本文抜粋
2021年7月28日 文書管理

テレワークにおける文書管理の3つのリスクとは?

テレワークは働く場所に縛られない柔軟な働き方として、技術の進展と時代の流れに即した方法だという認識が広まってきています。メリットが多くある一方、情報漏えいなどのリスクを伴うことは周知の事実。社外に情報を持ち出す際は、細心の注意が必要です。本記事では、テレワークにおける文書管理についての具体的なリスクと対策について解説しています。テレワーク導入や文書管理でお悩みの方は是非参考にしてみてください。

テレワーク時代における文書管理の重要性

社員全員が同じオフィスで働く環境と、それぞれが別の場所で働くテレワーク環境とでは、パソコン設定や使用するネットワーク、データの保管方法など、あらゆる条件が異なります。さらに、社内で仕事が完結するオフィスと違い、テレワークでは各自で情報を持ち出し業務を遂行します。目が届かない場所での仕事は、会社としても管理しづらい側面もあるでしょう。つまり、テレワーク環境はオフィスよりもリスクが発生しやすい環境と言えます。

取り組む課題
上にあるテレワークの文書管理についての文章を、一字も変えずに全文書き写してください。

項目一覧
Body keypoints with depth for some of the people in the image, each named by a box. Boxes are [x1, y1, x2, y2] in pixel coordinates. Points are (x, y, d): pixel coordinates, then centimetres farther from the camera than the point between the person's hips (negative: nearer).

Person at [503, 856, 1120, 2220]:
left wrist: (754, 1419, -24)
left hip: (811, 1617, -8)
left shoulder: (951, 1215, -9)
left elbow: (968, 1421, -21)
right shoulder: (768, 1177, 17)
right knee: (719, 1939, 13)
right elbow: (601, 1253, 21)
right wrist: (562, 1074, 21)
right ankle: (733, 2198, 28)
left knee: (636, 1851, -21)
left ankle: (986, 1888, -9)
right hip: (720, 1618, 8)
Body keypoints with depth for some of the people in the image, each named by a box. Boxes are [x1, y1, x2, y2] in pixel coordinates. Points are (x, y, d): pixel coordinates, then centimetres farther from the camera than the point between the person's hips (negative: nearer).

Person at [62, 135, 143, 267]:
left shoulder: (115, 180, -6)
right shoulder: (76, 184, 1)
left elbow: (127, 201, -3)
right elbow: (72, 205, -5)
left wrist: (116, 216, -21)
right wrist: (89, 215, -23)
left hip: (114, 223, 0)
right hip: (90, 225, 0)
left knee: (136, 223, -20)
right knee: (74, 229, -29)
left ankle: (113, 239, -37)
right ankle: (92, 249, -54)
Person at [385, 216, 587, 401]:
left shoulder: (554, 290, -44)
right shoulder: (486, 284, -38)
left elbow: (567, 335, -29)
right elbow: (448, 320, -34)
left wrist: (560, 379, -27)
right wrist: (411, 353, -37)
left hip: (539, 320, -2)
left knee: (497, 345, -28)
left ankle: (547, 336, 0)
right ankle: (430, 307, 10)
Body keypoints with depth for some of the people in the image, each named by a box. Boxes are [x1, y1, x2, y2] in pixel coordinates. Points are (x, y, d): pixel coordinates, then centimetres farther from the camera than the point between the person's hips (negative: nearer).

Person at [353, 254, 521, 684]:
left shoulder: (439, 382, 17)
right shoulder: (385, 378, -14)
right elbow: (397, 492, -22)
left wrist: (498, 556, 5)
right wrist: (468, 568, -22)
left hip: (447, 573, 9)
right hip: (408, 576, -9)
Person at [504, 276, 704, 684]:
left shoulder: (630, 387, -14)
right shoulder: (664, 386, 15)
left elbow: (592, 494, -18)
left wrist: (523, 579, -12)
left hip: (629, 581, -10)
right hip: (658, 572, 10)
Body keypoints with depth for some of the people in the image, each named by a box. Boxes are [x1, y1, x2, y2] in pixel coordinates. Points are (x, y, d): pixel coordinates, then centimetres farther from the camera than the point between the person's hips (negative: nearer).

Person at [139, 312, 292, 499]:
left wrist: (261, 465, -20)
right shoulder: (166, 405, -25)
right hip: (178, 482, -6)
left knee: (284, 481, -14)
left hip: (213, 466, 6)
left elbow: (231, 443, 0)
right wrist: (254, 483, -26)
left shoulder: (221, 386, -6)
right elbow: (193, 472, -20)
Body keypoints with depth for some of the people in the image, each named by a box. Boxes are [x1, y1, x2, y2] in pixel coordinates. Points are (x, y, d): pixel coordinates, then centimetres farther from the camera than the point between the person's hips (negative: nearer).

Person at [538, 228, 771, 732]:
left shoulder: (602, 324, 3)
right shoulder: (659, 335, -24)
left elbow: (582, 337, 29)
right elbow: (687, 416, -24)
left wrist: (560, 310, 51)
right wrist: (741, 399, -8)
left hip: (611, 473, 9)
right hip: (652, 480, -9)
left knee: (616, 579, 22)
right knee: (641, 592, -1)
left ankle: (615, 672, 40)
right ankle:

解答
2021年7月28日 文書管理

テレワークにおける文書管理の3つのリスクとは?

テレワークは働く場所に縛られない柔軟な働き方として、技術の進展と時代の流れに即した方法だという認識が広まってきています。メリットが多くある一方、情報漏えいなどのリスクを伴うことは周知の事実。社外に情報を持ち出す際は、細心の注意が必要です。本記事では、テレワークにおける文書管理についての具体的なリスクと対策について解説しています。テレワーク導入や文書管理でお悩みの方は是非参考にしてみてください。

テレワーク時代における文書管理の重要性

社員全員が同じオフィスで働く環境と、それぞれが別の場所で働くテレワーク環境とでは、パソコン設定や使用するネットワーク、データの保管方法など、あらゆる条件が異なります。さらに、社内で仕事が完結するオフィスと違い、テレワークでは各自で情報を持ち出し業務を遂行します。目が届かない場所での仕事は、会社としても管理しづらい側面もあるでしょう。つまり、テレワーク環境はオフィスよりもリスクが発生しやすい環境と言えます。